А на досках, перекинутых через мокрый песок на Кони-Айленде, Бен и Эллен, обнявшись, скользили в этом тумане медленно, медленно… быстро, еще быстрее, опять медленно.
Крохотные фигурки на фоне гигантского скелета, каким проступал через пелену разваливавшийся аттракцион, они поминутно растворялись в белесой мгле и вновь выныривали, а туман протягивал к ним свои длинные змеистые пальцы, словно сжимая их и сжимая, стягивая кольцом.
Чуть пробивался расплывающийся свет реклам и электрических дуг, еле различимых под накрывшей город мягкой сероватой пленкой. Звуки гасли, наткнувшись на это колышущееся одеяло, и даже сирены становились едва слышны; а где-то далеко-далеко полушепотом окликали друг друга встречные автомобили, но и этот неясный шум становился все тише, тише, пока не исчез совсем, уступив место одной мелодии, одной музыке – танго.
Бен отпускал Эллен от себя и снова ее притягивал совсем близко, почти ее ронял, чтобы тут же сделать головокружительный поворот. Она улыбалась ему, и он улыбнулся ей в ответ. Наконец-то они снова вместе, и больше им не нужно ничего в мире.

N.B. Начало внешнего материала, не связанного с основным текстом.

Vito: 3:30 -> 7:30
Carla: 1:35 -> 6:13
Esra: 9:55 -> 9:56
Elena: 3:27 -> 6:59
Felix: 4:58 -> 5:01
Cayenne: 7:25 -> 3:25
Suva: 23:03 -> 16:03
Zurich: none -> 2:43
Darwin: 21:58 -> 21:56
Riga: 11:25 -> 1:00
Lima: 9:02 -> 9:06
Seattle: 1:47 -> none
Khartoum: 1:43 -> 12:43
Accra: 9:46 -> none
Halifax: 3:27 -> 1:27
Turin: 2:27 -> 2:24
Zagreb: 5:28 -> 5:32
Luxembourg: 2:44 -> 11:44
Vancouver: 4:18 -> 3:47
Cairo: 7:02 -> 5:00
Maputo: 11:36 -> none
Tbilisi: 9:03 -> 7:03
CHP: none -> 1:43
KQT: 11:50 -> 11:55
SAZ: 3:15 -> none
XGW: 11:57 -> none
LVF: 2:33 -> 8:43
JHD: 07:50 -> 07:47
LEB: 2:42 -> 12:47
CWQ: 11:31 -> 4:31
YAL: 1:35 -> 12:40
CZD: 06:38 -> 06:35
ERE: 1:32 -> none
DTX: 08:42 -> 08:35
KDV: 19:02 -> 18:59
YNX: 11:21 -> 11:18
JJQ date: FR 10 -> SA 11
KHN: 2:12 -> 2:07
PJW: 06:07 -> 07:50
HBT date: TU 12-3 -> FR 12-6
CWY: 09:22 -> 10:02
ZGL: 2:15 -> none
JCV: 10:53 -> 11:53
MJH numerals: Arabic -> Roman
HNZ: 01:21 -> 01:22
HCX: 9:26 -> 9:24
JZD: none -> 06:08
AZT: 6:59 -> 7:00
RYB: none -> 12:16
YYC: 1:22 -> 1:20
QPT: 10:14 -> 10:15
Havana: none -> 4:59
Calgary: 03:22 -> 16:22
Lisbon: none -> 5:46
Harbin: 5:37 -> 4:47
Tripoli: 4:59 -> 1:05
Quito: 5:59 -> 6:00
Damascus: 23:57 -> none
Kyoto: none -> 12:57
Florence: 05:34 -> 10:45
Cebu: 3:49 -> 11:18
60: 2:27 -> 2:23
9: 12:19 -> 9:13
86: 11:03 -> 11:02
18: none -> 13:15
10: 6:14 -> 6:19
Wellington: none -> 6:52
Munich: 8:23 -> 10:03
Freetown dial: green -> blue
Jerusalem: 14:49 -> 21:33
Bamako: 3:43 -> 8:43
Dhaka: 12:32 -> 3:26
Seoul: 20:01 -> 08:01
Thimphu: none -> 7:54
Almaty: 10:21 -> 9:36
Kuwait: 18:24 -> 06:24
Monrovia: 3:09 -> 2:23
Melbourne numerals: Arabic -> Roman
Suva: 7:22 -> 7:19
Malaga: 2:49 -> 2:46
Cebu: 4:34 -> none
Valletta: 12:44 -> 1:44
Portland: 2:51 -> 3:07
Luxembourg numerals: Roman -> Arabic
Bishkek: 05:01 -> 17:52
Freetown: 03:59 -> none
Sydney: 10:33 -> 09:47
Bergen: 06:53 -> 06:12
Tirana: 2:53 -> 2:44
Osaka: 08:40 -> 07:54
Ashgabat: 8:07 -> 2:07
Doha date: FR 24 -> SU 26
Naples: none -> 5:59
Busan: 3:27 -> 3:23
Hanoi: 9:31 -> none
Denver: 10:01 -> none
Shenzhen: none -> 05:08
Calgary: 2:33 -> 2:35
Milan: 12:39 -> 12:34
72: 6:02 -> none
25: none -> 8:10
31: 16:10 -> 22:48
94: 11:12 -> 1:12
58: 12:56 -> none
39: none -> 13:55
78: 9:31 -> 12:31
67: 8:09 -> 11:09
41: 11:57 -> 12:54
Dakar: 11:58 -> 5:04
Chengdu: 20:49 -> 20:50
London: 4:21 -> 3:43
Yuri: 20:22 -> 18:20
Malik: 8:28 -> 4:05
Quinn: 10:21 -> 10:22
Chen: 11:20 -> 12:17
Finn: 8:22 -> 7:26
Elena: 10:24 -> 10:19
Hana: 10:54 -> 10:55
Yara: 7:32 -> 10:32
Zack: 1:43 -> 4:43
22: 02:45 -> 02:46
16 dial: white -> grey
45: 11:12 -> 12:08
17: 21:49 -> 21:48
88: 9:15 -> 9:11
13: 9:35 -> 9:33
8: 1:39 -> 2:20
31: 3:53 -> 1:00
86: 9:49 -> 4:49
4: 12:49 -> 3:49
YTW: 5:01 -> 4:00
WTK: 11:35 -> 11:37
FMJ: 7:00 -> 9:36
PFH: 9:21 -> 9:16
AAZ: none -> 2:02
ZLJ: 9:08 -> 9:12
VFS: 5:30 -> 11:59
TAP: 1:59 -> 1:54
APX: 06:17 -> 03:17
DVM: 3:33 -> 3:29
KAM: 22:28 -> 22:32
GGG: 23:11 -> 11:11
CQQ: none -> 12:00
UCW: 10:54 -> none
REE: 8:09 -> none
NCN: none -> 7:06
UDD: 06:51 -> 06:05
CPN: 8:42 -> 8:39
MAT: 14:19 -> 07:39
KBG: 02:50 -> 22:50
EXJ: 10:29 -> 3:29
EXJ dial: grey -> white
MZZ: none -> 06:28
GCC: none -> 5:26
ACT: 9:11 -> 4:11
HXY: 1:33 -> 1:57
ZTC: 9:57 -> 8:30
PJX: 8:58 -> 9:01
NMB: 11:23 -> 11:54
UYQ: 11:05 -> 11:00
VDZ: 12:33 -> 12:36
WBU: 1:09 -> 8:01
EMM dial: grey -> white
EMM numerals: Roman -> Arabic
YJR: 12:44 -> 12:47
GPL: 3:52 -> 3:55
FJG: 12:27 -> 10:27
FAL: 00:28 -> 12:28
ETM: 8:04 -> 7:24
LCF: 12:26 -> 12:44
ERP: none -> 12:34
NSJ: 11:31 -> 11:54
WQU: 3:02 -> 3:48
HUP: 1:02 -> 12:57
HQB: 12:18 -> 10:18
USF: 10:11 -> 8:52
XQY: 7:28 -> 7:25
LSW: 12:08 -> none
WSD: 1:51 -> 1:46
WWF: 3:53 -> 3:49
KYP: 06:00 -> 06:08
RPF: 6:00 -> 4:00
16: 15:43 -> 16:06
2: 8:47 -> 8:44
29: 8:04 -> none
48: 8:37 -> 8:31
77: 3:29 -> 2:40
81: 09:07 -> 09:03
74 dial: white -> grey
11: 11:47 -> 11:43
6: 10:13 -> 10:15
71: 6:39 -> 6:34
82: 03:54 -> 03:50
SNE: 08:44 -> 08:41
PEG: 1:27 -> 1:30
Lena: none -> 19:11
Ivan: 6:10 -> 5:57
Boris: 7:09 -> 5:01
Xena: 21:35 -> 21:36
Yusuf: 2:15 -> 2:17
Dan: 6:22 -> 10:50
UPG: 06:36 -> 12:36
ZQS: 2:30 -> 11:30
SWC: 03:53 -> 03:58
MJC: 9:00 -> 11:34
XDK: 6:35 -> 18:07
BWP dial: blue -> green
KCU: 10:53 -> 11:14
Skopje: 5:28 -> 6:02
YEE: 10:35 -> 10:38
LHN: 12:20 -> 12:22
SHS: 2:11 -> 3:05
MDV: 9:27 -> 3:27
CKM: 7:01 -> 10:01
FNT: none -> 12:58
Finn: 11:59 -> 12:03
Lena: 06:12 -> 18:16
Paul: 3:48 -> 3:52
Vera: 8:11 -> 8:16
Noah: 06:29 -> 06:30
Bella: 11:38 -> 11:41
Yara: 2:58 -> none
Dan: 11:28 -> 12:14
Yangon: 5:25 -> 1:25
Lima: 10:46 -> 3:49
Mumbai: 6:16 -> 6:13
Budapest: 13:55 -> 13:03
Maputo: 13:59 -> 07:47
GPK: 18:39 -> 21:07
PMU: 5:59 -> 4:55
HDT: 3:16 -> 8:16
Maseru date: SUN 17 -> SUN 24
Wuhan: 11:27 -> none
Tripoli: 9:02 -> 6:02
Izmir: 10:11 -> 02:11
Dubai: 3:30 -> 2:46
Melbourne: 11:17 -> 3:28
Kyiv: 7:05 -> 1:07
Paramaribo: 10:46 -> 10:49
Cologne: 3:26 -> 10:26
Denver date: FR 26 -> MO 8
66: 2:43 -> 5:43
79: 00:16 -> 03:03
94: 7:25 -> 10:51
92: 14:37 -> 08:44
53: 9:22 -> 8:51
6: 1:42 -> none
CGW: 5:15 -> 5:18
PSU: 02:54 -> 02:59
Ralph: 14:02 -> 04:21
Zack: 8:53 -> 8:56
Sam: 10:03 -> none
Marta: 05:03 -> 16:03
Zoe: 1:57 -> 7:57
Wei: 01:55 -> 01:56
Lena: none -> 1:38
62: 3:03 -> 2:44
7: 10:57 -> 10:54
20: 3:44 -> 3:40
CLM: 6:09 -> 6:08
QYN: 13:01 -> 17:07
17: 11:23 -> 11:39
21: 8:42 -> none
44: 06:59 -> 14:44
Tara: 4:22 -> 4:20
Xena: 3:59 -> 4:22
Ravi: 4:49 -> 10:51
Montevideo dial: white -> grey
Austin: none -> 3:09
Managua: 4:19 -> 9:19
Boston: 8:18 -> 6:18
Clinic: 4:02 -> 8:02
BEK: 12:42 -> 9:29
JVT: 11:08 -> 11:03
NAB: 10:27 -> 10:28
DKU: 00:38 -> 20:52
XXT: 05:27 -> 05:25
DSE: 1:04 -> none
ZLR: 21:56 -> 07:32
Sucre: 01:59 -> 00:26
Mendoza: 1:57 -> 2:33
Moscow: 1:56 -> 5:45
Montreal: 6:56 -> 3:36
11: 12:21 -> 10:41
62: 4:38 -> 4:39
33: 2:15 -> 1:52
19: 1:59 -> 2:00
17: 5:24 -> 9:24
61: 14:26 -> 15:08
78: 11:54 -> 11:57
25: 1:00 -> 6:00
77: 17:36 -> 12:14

Туман густел, наваливался, душил, и ничто не в силах было удержать этот неслышный натиск. А они, танцующие на песке, словно парили высоко над землей каким-то чуть заметным силуэтом.
Он все кружил ее и кружил в знакомом ритме, и не было для них сырости на лицах, на одежде, на волосах, не было тумана, в котором где-то далеко подавал тревожные сигналы звуковой маяк, не было ничего, были только они одни, даже не заметившие, что кассета кончилась и музыка больше не звучит.